2.4. Cell Proliferation Assay

For the Cell Counting Kit-8 (CCK8, Sigma, Aldrich, St. Louis, MO, USA) method, 20 μL of water-soluble tetrazolium salt was added to each well, incubated for 1 h at 37 °C in a constant temperature incubator, and then removed and restored to room temperature. The OD of each well was measured at 450 nm using a microplate reader (Bio-Rad, Hercules, CA, USA).

2.5. Flow Cytometry

Cell cycle progression and apoptosis were measured using PI/RNase standing buffer (BD Biosciences, cat: 550825, New York, NY, USA) and PE Annexin V Apoptosis Detection Kit I (BD Biosciences, cat: 559763, New York, NY, USA), respectively, with flow cytometry (BD Accuri C6, BD, New York, NY, USA). The results were analyzed with ModFit LT 5.0 software (5.0.0.0, Verity Software House, San Francisco, CA, USA).

2.6. Western Blotting

Total protein was extracted from SCs using a radioimmunoprecipitation assay (RIPA) lysis buffer (Beyotime, Shanghai, China), and the protein concentrations were determined using a bicinchoninic acid assay (BCA) protein assay Kit (Biotechnology, Beijing, China). The extracted proteins (50 ng/sample) were solubilized in 40 mL of sodium dodecyl sulfate (SDS) loading buffer (Solarbio, Shanghai, China) and then resolved by electrophoresis (Bio-Rad, Hercules, CA, USA) on 12.5% SDS-polyacrylamide gel electrophoresis (PAGE) gels prior to electrophoretic transfer to polyvinylidene fluoride (PVDF) membranes (Millipore, Billerica, MA, USA). Standard markers for protein molecular masses were purchased from Thermo (Waltham, MA, USA). The proteins were closed in fast closing solution at 37 °C for 30 min and incubated with primary antibodies at 1:2000 dilution (anti-mTOR; anti-phospho-mTOR, Ser2448; anti-ribosomal protein S6 kinase I (P70S6K1); anti-phospho-P70S6K1, Thr389; anti-ribosomal protein S6 (S6); anti-phospho-S6, Ser235/236; anti-eukaryotic translation initiation factor 4E binding protein 1 (4EBP1); anti-phospho-4EBP1, Ser65; anti-eukaryotic translation initiation factor 4E (eiF4E); anti-muscle atrophy F box protein (Atrogin1); anti-muscle specific finger protein 1 (MuRF1); anti-microtubule-associated protein 1 light chain 3 beta (LC3B); anti-apoptosis-related cysteine peptidase 3 (caspase-3); anti-tubulin; anti-β-actin; and anti-glyceraldehyde-3-phosphate dehydrogenase (GAPDH), all from Proteintech (Wuhan, China). The membranes were then washed with Tris-buffered saline containing tween (TBST; Solarbio, Shanghai, China), and incubated with a 1:1000 dilution of a horseradish peroxidase (HRP)-conjugated goat anti-mouse IgG antibody (Beyotime, Shanghai, China) at 37 °C for 1 h. The proteins were visualized using Beyo ECL reagents (Beyotime, Shanghai, China) as the reference [22]. The intensity of the bands was quantified with a Pro Plus 6.0 Biological Image Analysis System.

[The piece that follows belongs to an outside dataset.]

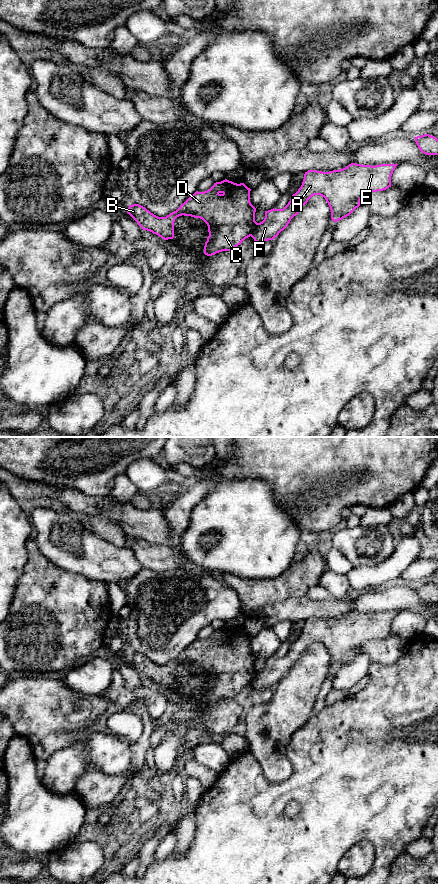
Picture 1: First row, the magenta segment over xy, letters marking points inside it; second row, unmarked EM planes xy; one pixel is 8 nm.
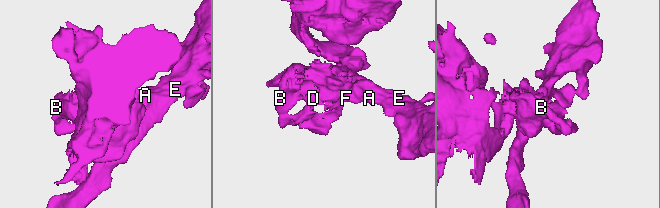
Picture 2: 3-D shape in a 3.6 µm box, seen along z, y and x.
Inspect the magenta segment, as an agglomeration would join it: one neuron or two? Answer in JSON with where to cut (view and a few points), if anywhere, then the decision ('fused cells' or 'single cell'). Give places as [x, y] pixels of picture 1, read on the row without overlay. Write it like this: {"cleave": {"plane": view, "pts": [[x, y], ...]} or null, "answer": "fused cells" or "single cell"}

2.7. Protein Synthesis Assay

To detect protein synthesis, we used a non-radioactive technical method called surface sensing of translation (SUnSET) [23]. In our study, 1 µg/mL of puromycin (Sigma, Aldrich, St. Louis, MO, USA) was added to each well, incubated for 40 min, and the total amount of puromycin incorporated into the peptide chain was assayed using anti-puromycin (Millipore, Billerica, MA, USA) and Western blotting methods to assess the rate of protein synthesis. The total protein concentration in the samples was determined using a BCA protein assay kit.

2.8. Data Analysis

The data were expressed as the mean ± SD and analyzed using one way ANOVA with SAS software. Multiple comparisons between the groups were performed with Tukey tests. Differences between treatments were considered statistically significant when p < 0.05.

3. Results

3.1. Isolation and Identification of SCs

In the present study, we isolated SCs from 3 day old rabbit dorsal girdle muscles and identified SCs by the induced differentiation method and immunofluorescence before the start of the experiment. The results of induced differentiation show that SCs appear as distinct orange–red lipid droplets after oil red O staining, and SCs successfully differentiate into adipocytes. The results of immunofluorescence show that almost all anti-desmin, anti-MyoD, anti-Pax7, and anti-MYHC are co-localized with 4′,6-diamidino-2-phenylindole (DAPI)-labeled nucleic acids, which is evidence that these cells are SCs (Figure 2).

Figure 2.

Figure 2

SCs identification results and test procedure. (A) SCs lipogenesis is induced for 1 d; (B) SCs morphology becomes flattened after lipogenesis induction. (C,D) SCs lipogenesis is induced for 14 d; (E,F) SCs lipogenesis is induced after oil red O staining, and intracellular lipid droplets are stained orange–red; (G) SCs immunofluorescence staining for anti-desmin, anti-MyoD, anti-Pax7, and anti-MYHC is indicated in green, and nuclei are stained blue with DAPI. Scale bar: 50 μm.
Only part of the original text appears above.